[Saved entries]
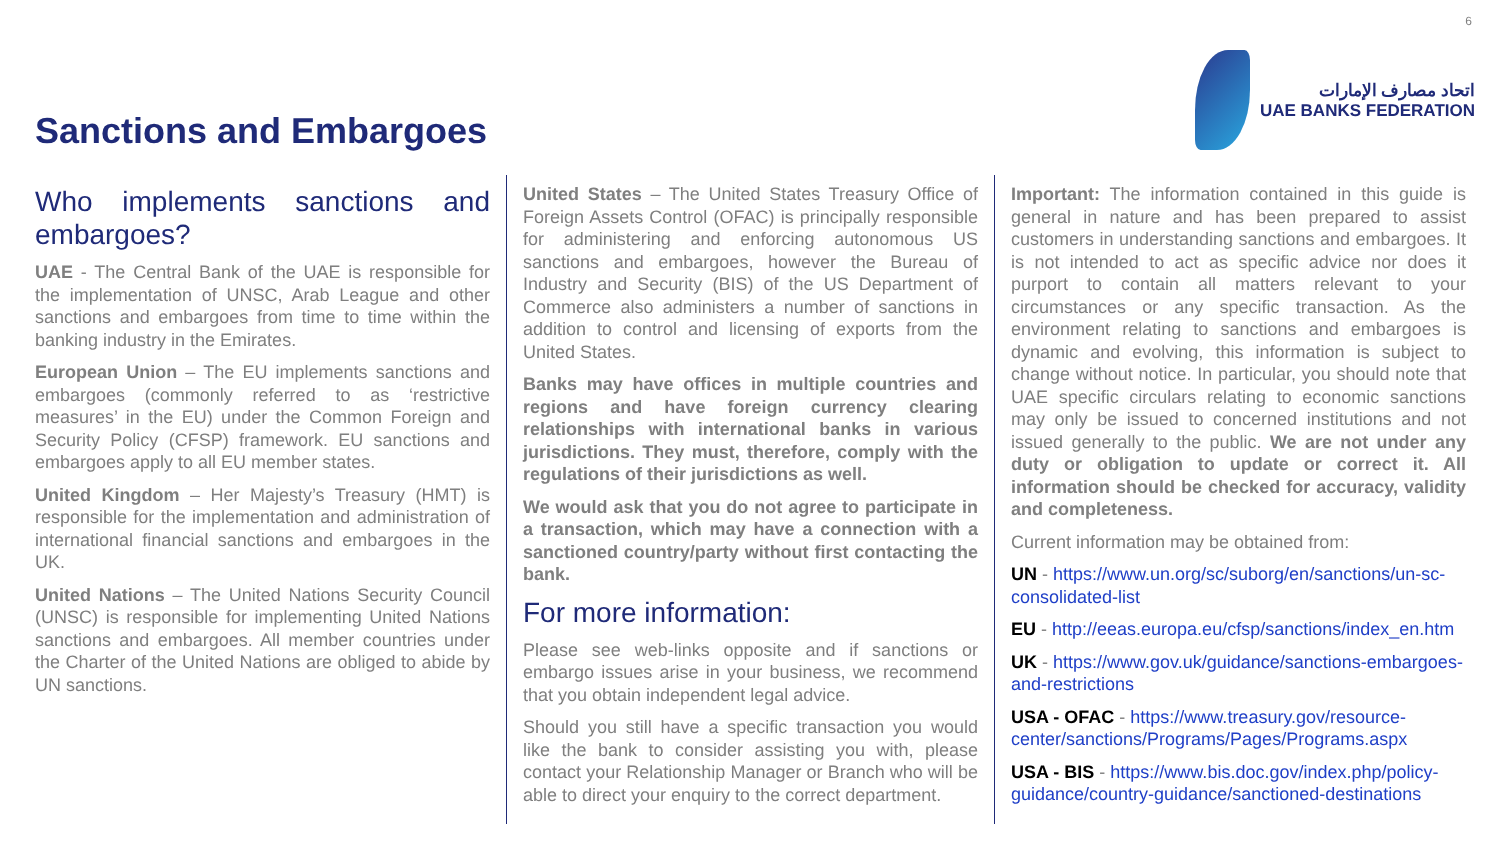6
Sanctions and Embargoes
اتحاد مصارف الإمارات
UAE BANKS FEDERATION
Who implements sanctions and embargoes?
UAE - The Central Bank of the UAE is responsible for the implementation of UNSC, Arab League and other sanctions and embargoes from time to time within the banking industry in the Emirates.
European Union – The EU implements sanctions and embargoes (commonly referred to as ‘restrictive measures’ in the EU) under the Common Foreign and Security Policy (CFSP) framework. EU sanctions and embargoes apply to all EU member states.
United Kingdom – Her Majesty’s Treasury (HMT) is responsible for the implementation and administration of international financial sanctions and embargoes in the UK.
United Nations – The United Nations Security Council (UNSC) is responsible for implementing United Nations sanctions and embargoes. All member countries under the Charter of the United Nations are obliged to abide by UN sanctions.
United States – The United States Treasury Office of Foreign Assets Control (OFAC) is principally responsible for administering and enforcing autonomous US sanctions and embargoes, however the Bureau of Industry and Security (BIS) of the US Department of Commerce also administers a number of sanctions in addition to control and licensing of exports from the United States.
Banks may have offices in multiple countries and regions and have foreign currency clearing relationships with international banks in various jurisdictions. They must, therefore, comply with the regulations of their jurisdictions as well.
We would ask that you do not agree to participate in a transaction, which may have a connection with a sanctioned country/party without first contacting the bank.
For more information:
Please see web-links opposite and if sanctions or embargo issues arise in your business, we recommend that you obtain independent legal advice.
Should you still have a specific transaction you would like the bank to consider assisting you with, please contact your Relationship Manager or Branch who will be able to direct your enquiry to the correct department.
Important: The information contained in this guide is general in nature and has been prepared to assist customers in understanding sanctions and embargoes. It is not intended to act as specific advice nor does it purport to contain all matters relevant to your circumstances or any specific transaction. As the environment relating to sanctions and embargoes is dynamic and evolving, this information is subject to change without notice. In particular, you should note that UAE specific circulars relating to economic sanctions may only be issued to concerned institutions and not issued generally to the public. We are not under any duty or obligation to update or correct it. All information should be checked for accuracy, validity and completeness.
Current information may be obtained from:
UN - https://www.un.org/sc/suborg/en/sanctions/un-sc-consolidated-list
EU - http://eeas.europa.eu/cfsp/sanctions/index_en.htm
UK - https://www.gov.uk/guidance/sanctions-embargoes-and-restrictions
USA - OFAC - https://www.treasury.gov/resource-center/sanctions/Programs/Pages/Programs.aspx
USA - BIS - https://www.bis.doc.gov/index.php/policy-guidance/country-guidance/sanctioned-destinations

* ACTIVITY
Across the entries above, work out the count of lines that hold the word "OFAC", and state that number alone.

* SOLUTION FOR THIS TASK
2